Texas approved some of the nation's strictest limits on abortion in 2013, but those were mostly struck down by the U.S. Supreme Court last summer. Still, abortion clinics around the state have closed and the number of abortions performed in the country's second-largest state has fallen from more than 82,000 in 2006 to around 54,300 in 2015.

"One of the talking points we've heard lately is abortion should be considered health care," Elizabeth Graham, director of Texas Right to Life, told a Texas Senate committee. "Really, the definition of health care is to make a person well and to encourage health.

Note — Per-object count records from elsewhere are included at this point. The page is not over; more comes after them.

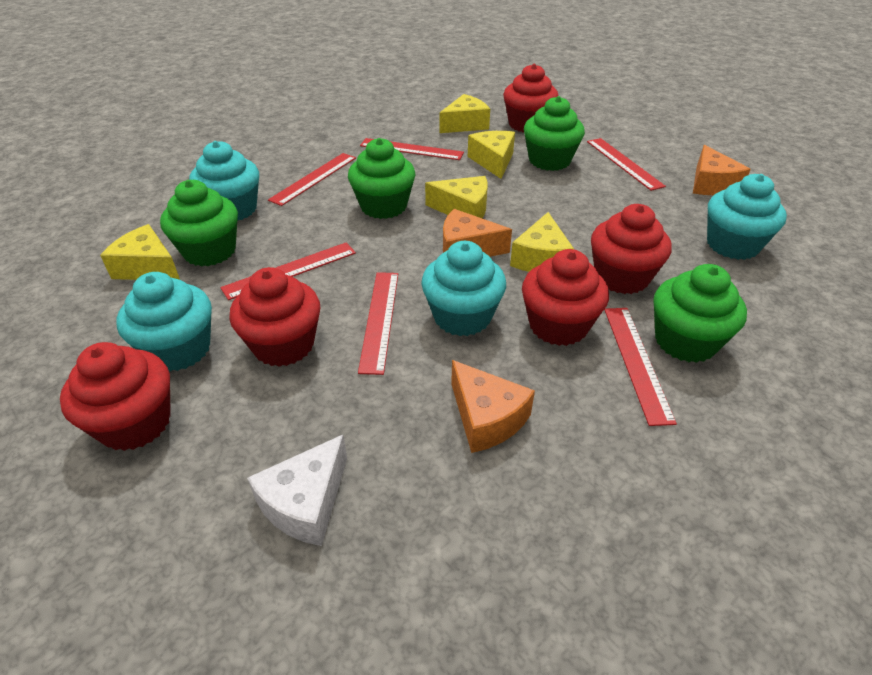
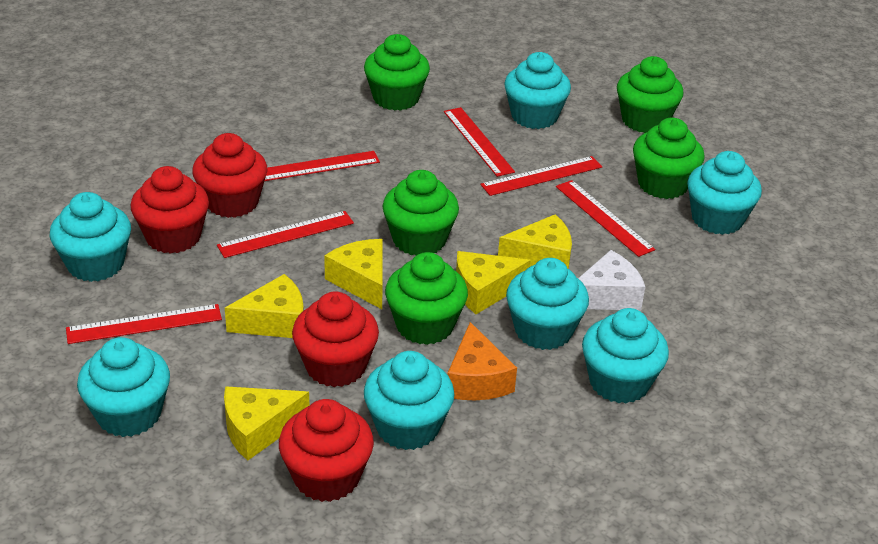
green cupcake: [160,180,238,267] [348,138,415,219] [524,96,585,171] [653,264,747,363] = 4 -> [364,34,430,111] [383,170,459,255] [385,252,468,345] [617,56,683,133] [633,118,705,199] = 5
orange cheese: [443,209,512,257] [451,360,535,453] [693,145,751,195] = 3 -> [447,322,517,400] = 1
red cupcake: [60,342,171,451] [229,267,320,367] [503,64,558,132] [522,249,609,346] [591,204,671,294] = 5 -> [131,166,209,254] [192,133,267,218] [279,399,374,502] [292,291,379,387] = 4
turquoise cupcake: [116,272,212,372] [189,141,259,221] [421,241,506,336] [707,174,787,260] = 4 -> [50,192,131,282] [77,337,170,437] [364,351,455,450] [504,52,571,129] [506,258,589,350] [582,308,669,404] [687,151,762,235] = 7

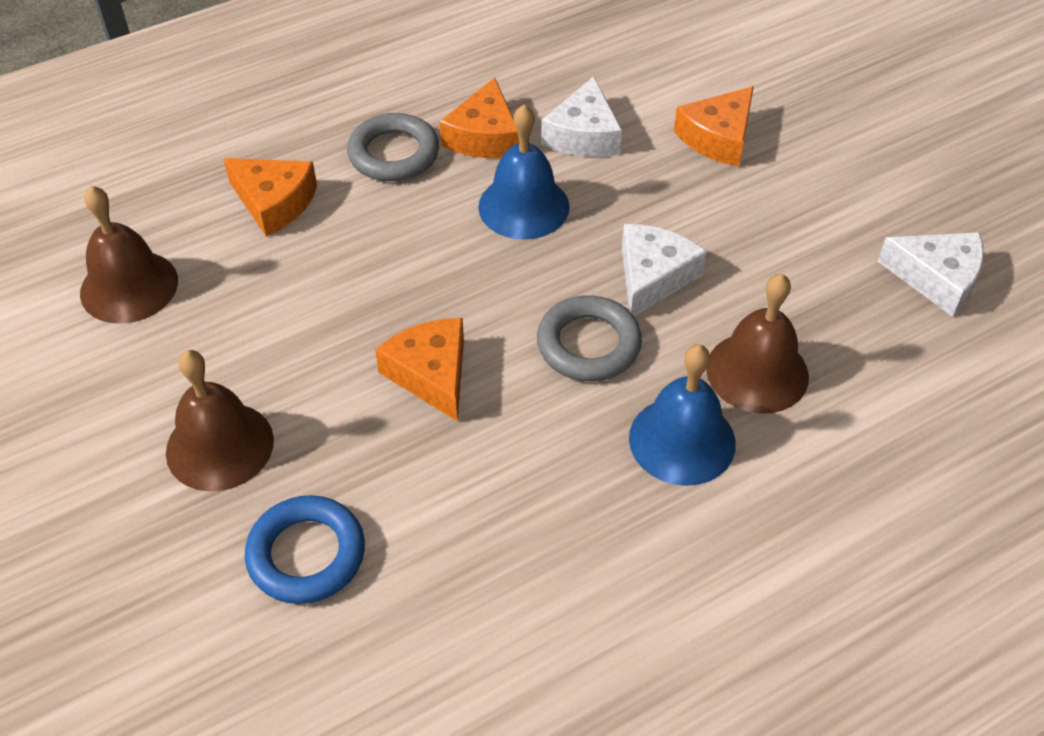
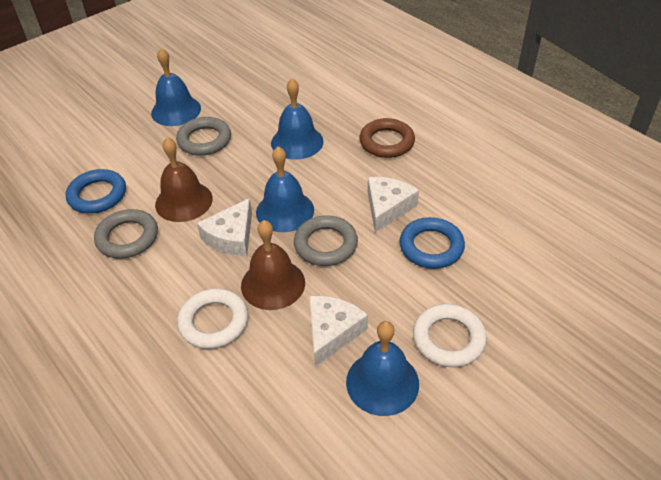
blue bell: [478,104,570,240] [629,344,736,486] = 2 -> [151,48,201,126] [256,146,314,232] [271,78,324,160] [346,321,419,416] = 4
blue ring: [245,495,365,604] = 1 -> [66,169,126,214] [400,217,465,269] = 2
brown bell: [80,186,178,324] [166,350,274,492] [706,274,809,414] = 3 -> [155,137,213,222] [241,220,305,310] = 2
brown ring: none = 0 -> [360,118,415,158] = 1
grey ring: [347,113,439,181] [537,295,642,381] = 2 -> [94,209,158,259] [176,117,231,156] [294,215,358,266] = 3
orange cheese: [223,158,317,237] [375,318,464,422] [440,78,519,158] [674,86,754,167] = 4 -> none = 0
white ring: none = 0 -> [177,288,248,349] [413,304,487,367] = 2

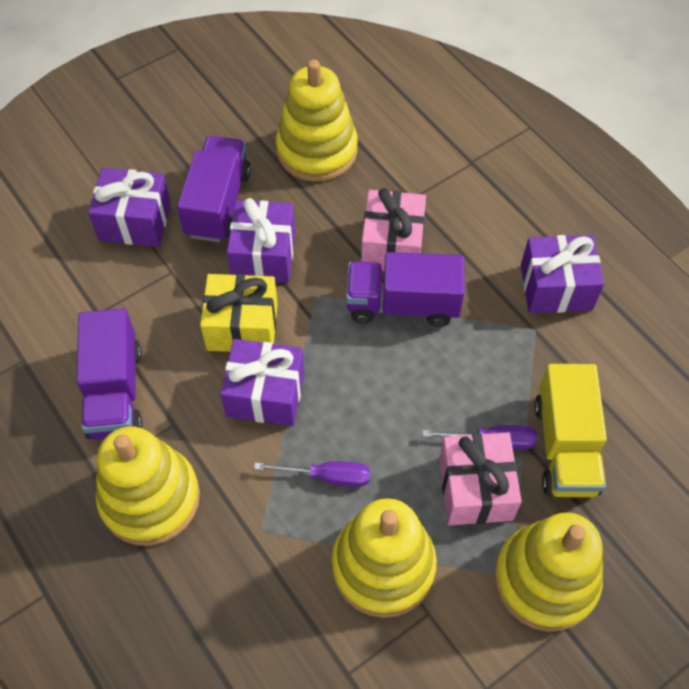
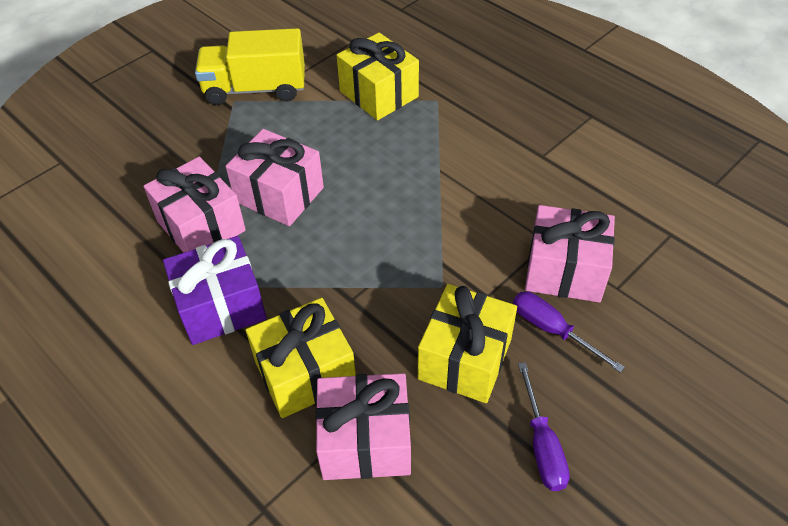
pink gift: [361,188,426,271] [439,432,522,525] = 2 -> [144,157,246,253] [226,129,324,226] [315,373,411,480] [525,205,615,302] = 4
purple gift: [88,168,171,247] [220,339,304,426] [227,198,295,283] [521,235,604,313] = 4 -> [163,236,267,345] = 1
purple truck: [77,308,142,440] [177,136,251,242] [346,252,465,327] = 3 -> none = 0
yellow gift: [200,274,278,352] = 1 -> [246,298,356,418] [337,33,419,120] [418,284,517,403] = 3
yellow stacking toy: [96,426,200,546] [276,60,358,182] [332,498,437,618] [494,512,603,632] = 4 -> none = 0

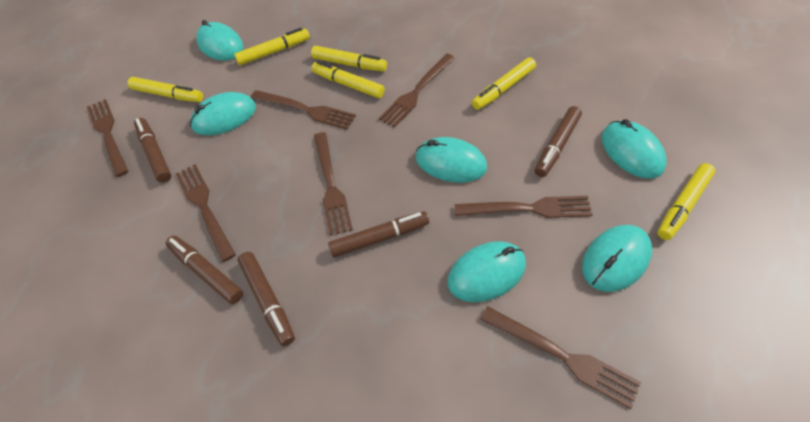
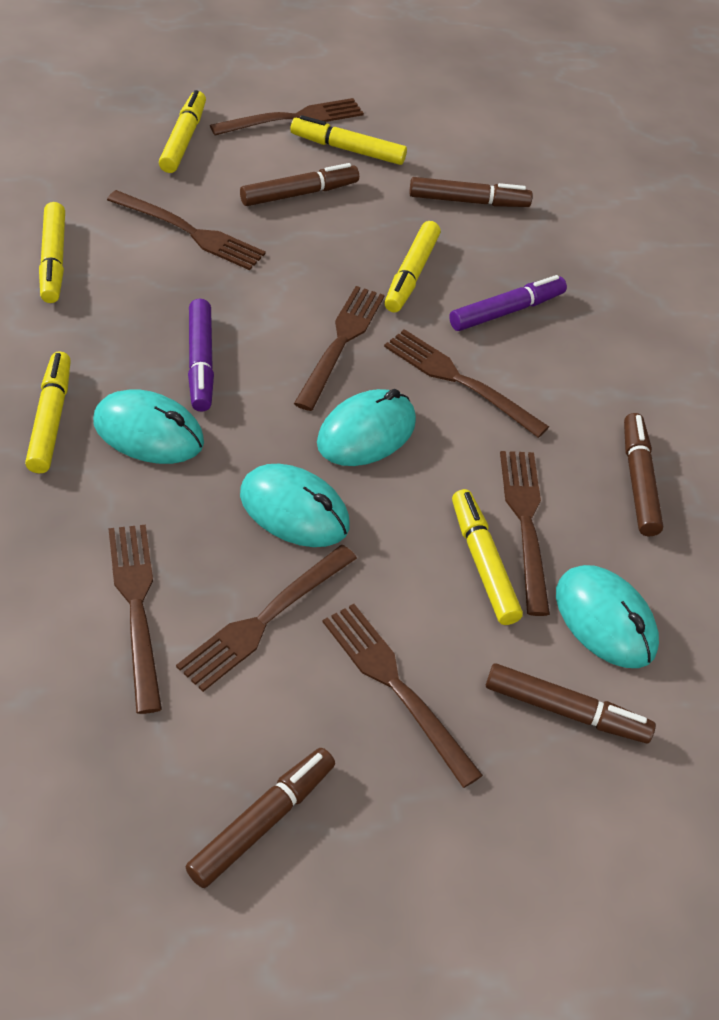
brown fork: [87,99,128,177] [176,164,236,262] [251,90,356,130] [314,132,353,236] [379,54,455,128] [454,196,593,218] [480,306,641,409] = 7 -> [107,190,266,270] [108,525,162,714] [176,545,357,692] [210,98,364,135] [294,286,385,411] [323,604,483,788] [384,329,549,438] [500,451,550,616] = 8
purple marker: none = 0 -> [188,299,214,412] [449,275,567,331] = 2
turquoise mouse: [190,92,256,135] [196,20,243,61] [416,137,487,183] [448,241,526,302] [582,225,652,292] [602,119,666,179] = 6 -> [93,389,204,464] [240,464,350,547] [317,389,416,466] [556,565,659,668] = 4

The definition of a successful abortion is the complete death of the unborn child."

State policy analyst Elizabeth Nash of the Guttmacher Institute, a national research group that supports abortion rights, said she knows of no current analysis of the impact of states imposing coverage restrictions, nor the extent to which health plans offer supplemental coverage for abortion.

"My sense is that there isn't any identifiable impact of these restrictions since most women pay out of pocket already," Nash said by email.

A Guttmacher analysis in March said about 60 percent of privately insured abortion patients pay out of pocket, because their policy doesn't cover the procedure or because deductibles are high. But many women who get abortions are too poor to afford private insurance.

Nancy Northup, president of the New York-based Center for Reproductive Rights, depicted the insurance bans as "a shocking infringement" on women's right to opt for private insurance to cover a legal medical procedure. In cases where a woman opts for an abortion after detection of a severe fetal abnormality, the costs can run into the thousands of dollars, she said.

The insurance bans also have been criticized by the American College of Obstetricians and Gynecologists, which says insurance coverage of abortion should be comparable to that of other essential health care services.